## Bacaan
■ ■ ■ ■ ■

Sukhoi su-35.
Tentara Nasional Indonesia
Angkatan Udara (TNI AU) berencana membeli pesawat untuk menggantikan F-5
Tiger yang mulai uzur. Sebagai gantinya, Indonesia mengincar F-16 Block
52+ Fighting Falcon, Eurofighter Typhoon, dan Swedish JAS 39 Gripen
fighters. Tak ketinggalan, Sukhoi Su-35 masuk daftar belanja yang akan
dilakukan dalam waktu dekat.
Meski belum memastikan pembelian
tersebut, namun pemerintah Rusia ternyata menyambut baik rencana
pembelian tersebut. Bahkan berharap besar agar pesawat andalan negeri
tersebut bisa menjadi salah satu kekuatan TNI AU dalam mengamankan
wilayahnya dari serangan musuh.
Hubungan antara Indonesia dan Rusia sebenarnya sudah terjalin dengan baik, bahkan sejak masa Presiden
Soekarno. Berkat ikatan persahabatan yang cukup erat, Indonesia sempat menjadi macan Asia berkat teknologi canggih yang dimilik TNI AU.
Setelah
pengakuan kedaulatan dari Belanda, Indonesia mendapatkan hibah pesawat
pembom modern dari Rusia. Pesawat ini merupakan satu-satunya yang
dimiliki sebuah negara di kawasan Asia Tenggara saat itu.

■ ■ ■ ■ ■

## Daftar yang Disediakan
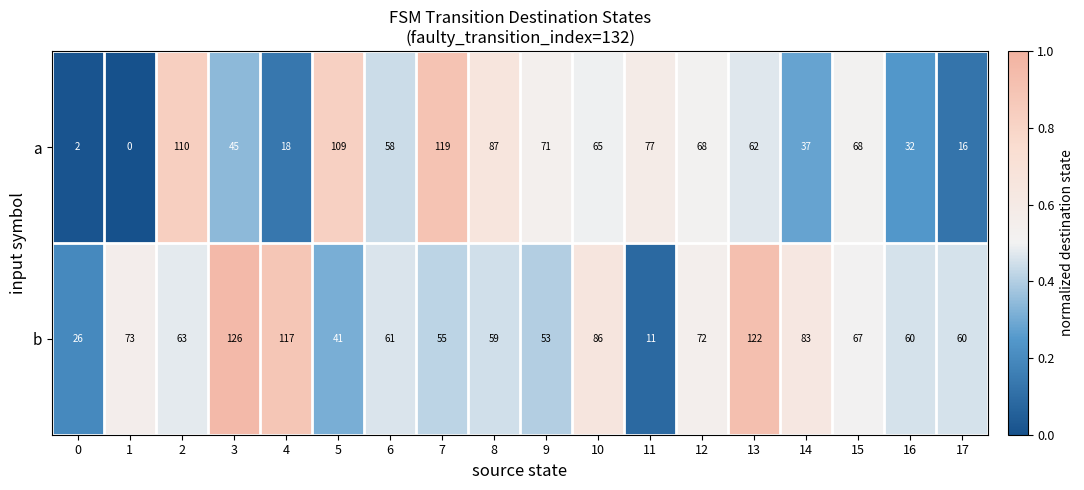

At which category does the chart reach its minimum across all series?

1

■ ■ ■ ■ ■

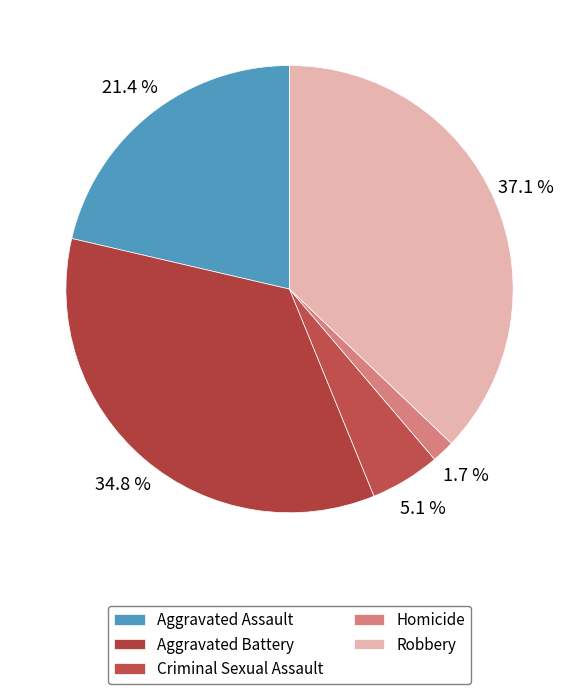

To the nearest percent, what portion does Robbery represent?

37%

■ ■ ■ ■ ■

## Tugas
Menurut bacaan, pesawat apa yang hendak digantikan oleh pesawat baru yang akan dibeli TNI AU? Daftar tersebut tidak berhubungan dengan isi bacaan.

## Jawaban Latihan
Pesawat F-5 Tiger yang mulai uzur.